Look through the entries below and return all lines including the word "wrist".
--------
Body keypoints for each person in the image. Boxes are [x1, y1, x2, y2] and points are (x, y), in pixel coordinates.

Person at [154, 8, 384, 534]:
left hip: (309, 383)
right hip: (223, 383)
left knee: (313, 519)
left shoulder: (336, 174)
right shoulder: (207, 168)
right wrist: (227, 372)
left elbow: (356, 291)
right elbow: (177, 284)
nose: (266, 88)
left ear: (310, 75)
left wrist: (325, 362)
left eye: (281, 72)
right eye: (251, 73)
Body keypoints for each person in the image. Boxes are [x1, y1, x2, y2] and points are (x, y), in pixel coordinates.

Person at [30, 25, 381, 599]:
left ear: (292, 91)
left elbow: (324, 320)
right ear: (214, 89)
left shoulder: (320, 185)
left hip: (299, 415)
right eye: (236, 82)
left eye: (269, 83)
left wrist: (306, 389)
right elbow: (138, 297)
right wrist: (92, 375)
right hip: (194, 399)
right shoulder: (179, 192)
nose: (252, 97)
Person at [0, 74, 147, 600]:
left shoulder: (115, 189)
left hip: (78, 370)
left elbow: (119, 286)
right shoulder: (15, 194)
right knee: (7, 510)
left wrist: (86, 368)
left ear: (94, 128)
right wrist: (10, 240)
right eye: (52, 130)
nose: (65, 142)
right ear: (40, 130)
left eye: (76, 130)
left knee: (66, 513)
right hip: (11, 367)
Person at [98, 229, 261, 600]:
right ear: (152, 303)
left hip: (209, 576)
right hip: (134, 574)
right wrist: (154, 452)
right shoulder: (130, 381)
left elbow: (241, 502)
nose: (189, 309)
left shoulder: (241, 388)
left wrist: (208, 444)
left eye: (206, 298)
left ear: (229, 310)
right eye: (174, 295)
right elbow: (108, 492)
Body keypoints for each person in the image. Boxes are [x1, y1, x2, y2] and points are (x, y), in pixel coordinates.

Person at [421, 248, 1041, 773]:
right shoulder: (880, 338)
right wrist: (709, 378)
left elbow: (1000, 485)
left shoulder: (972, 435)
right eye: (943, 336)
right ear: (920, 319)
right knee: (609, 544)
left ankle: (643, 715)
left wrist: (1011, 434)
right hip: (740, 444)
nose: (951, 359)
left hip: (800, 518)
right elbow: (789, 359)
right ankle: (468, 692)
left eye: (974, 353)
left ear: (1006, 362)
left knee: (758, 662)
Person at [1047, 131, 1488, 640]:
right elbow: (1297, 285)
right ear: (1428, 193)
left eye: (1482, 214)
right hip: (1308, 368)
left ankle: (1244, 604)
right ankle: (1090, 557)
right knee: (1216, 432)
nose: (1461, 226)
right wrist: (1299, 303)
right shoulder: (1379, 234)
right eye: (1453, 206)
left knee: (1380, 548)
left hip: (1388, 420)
--------
### TASK RESPONSE
right wrist: (227, 372)
left wrist: (325, 362)
left wrist: (306, 389)
right wrist: (92, 375)
left wrist: (86, 368)
right wrist: (10, 240)
right wrist: (154, 452)
left wrist: (208, 444)
right wrist: (709, 378)
left wrist: (1011, 434)
right wrist: (1299, 303)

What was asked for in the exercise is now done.